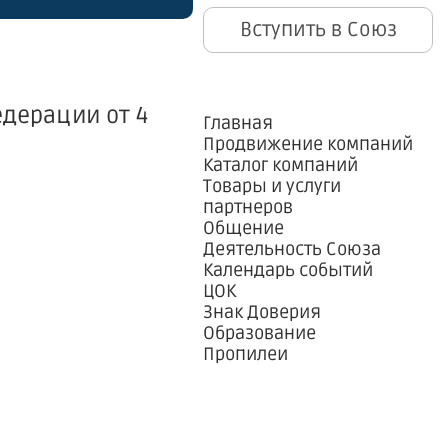
Вступить в Союз
едерации от 4
Главная
Продвижение компаний
Каталог компаний
Товары и услуги
партнеров
Общение
Деятельность Союза
Календарь событий
ЦОК
Знак Доверия
Образование
Пропилеи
+ + +
- [ASSIGNMENT]
Show the lines of the listing above with "компаний".

- [ANSWER TO THE EXERCISE]
Продвижение компаний
Каталог компаний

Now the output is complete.